Foodprints for the Future
Our Food’s Impact
Our food system is rapidly deteriorating the planet, and in its current form, we will not be able to feed the over 9 billion people inhabiting Earth by 2050. Our growing population is pushing food security to the edge, and what we’re eating is pushing the planet to the breaking point on climate change and deforestation.
The good news: our food can be part of the solution to climate change! To make this a reality, we must first understand how food is currently impacting our planet:
ANIMAL AGRICULTURE
Scientists estimate that all agriculture is responsible for approximately a quarter of all global anthropogenic greenhouse gas emissions. Animal agriculture is estimated to account for up to 80% of this number.
In the United States alone, there are over 10 billion animals slaughtered for food annually. The average American consumes over 200 pounds of meat every year. The US Department of Agriculture estimated that every American would eat a record high of 222 pounds of meat in 2018. That is over 2 quarter pound burgers every day!
Producing this much meat is resource intensive:
- It requires a huge amount of water. An estimated 1,800 gallons of water go into a single pound of beef. With that much water you could take 105 eight-minute showers a day!
- Animal agriculture takes up land and is a leading cause of deforestation. In 2018, 30 million acres of tropical rainforest were lost. That is 82,191 acres a day– the equivalent of 43 football fields a minute!
- According to a study in the journal Science, livestock provide just 18 percent of calories worldwide, but take up 83 percent of farmland.
- Farm animals also produce unthinkable amounts of manure. US Livestock produce approximately 2 billion tons of manure each year. A large portion of this waste is kept in open lagoons, along with bedding, antibiotic residues and chemicals. This toxic mixture is then sprayed on farm lands across the country as fertilizer.
- Methane, a greenhouse gas, has over 25 times the impact on our planet as carbon dioxide over a 100-year period. According to the US Environmental Protection Agency, the largest contributor of methane in the US is livestock and their waste.
FOOD WASTE
“Globally, if food waste could be represented as its own country, it would be the third largest greenhouse gas emitter, behind China and the US” – United Nations Environment
While we are using up resources for animal agriculture, we are also wasting a significant portion of the food produced in the US. According to the US Department of Agriculture, food waste is estimated at between 30-40 percent of the food supply. That’s approximately 133 billion pounds of food, a total monetary loss estimated at $161.6 billion, and an estimated 141 trillion calories per year, or 1,249 calories per capita per day, in the food supply (based on 2010 numbers).
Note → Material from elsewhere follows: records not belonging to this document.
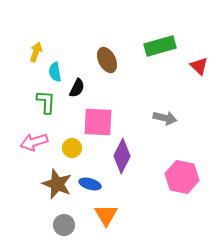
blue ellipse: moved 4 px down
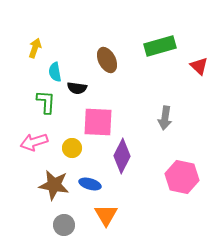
yellow arrow: moved 1 px left, 4 px up
black semicircle: rotated 72 degrees clockwise
gray arrow: rotated 85 degrees clockwise
brown star: moved 3 px left, 1 px down; rotated 12 degrees counterclockwise
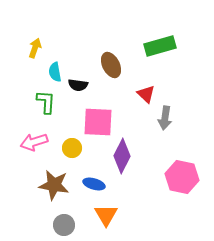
brown ellipse: moved 4 px right, 5 px down
red triangle: moved 53 px left, 28 px down
black semicircle: moved 1 px right, 3 px up
blue ellipse: moved 4 px right
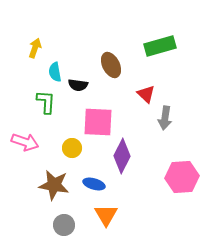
pink arrow: moved 9 px left; rotated 144 degrees counterclockwise
pink hexagon: rotated 16 degrees counterclockwise
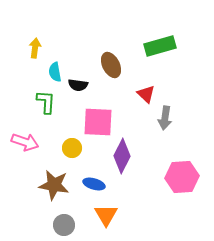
yellow arrow: rotated 12 degrees counterclockwise
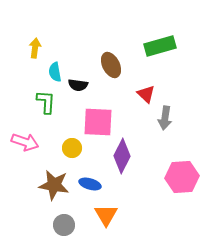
blue ellipse: moved 4 px left
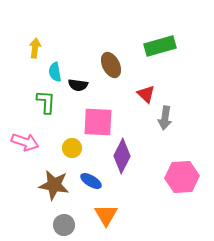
blue ellipse: moved 1 px right, 3 px up; rotated 15 degrees clockwise
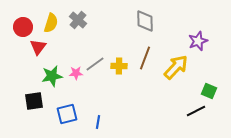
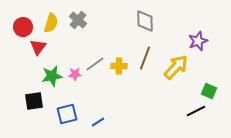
pink star: moved 1 px left, 1 px down
blue line: rotated 48 degrees clockwise
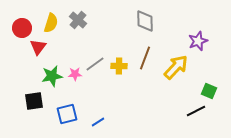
red circle: moved 1 px left, 1 px down
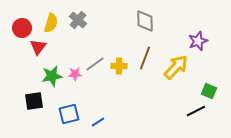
blue square: moved 2 px right
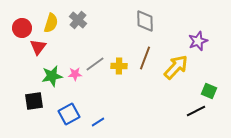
blue square: rotated 15 degrees counterclockwise
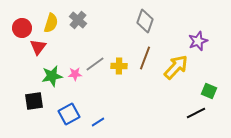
gray diamond: rotated 20 degrees clockwise
black line: moved 2 px down
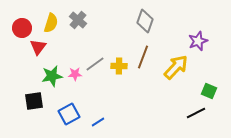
brown line: moved 2 px left, 1 px up
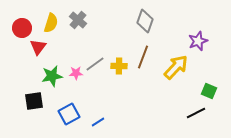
pink star: moved 1 px right, 1 px up
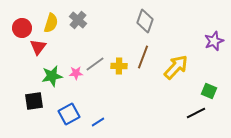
purple star: moved 16 px right
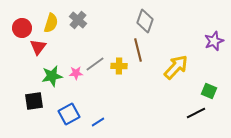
brown line: moved 5 px left, 7 px up; rotated 35 degrees counterclockwise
Globally, food is lost or wasted at about the same rate– according to the UN Food and Agriculture Organization, one-third of edible food produced for human consumption is lost or wasted each year.
Food loss = food that spills, spoils or is lost before it reaches the consumer. This is typically due to problems in storage, packaging and processing.
Food waste = quality food that is not consumed. This most often takes place once food has reached retail or the consumer.
The FAO estimates that food loss and waste account for 8.2 percent of the total human-made greenhouse gas emissions. When we toss still-edible food into the trash, it ends up in landfills, where it generates methane, and according to the US Environmental Protection Agency, 34 percent of all methane emissions in the US come from landfills.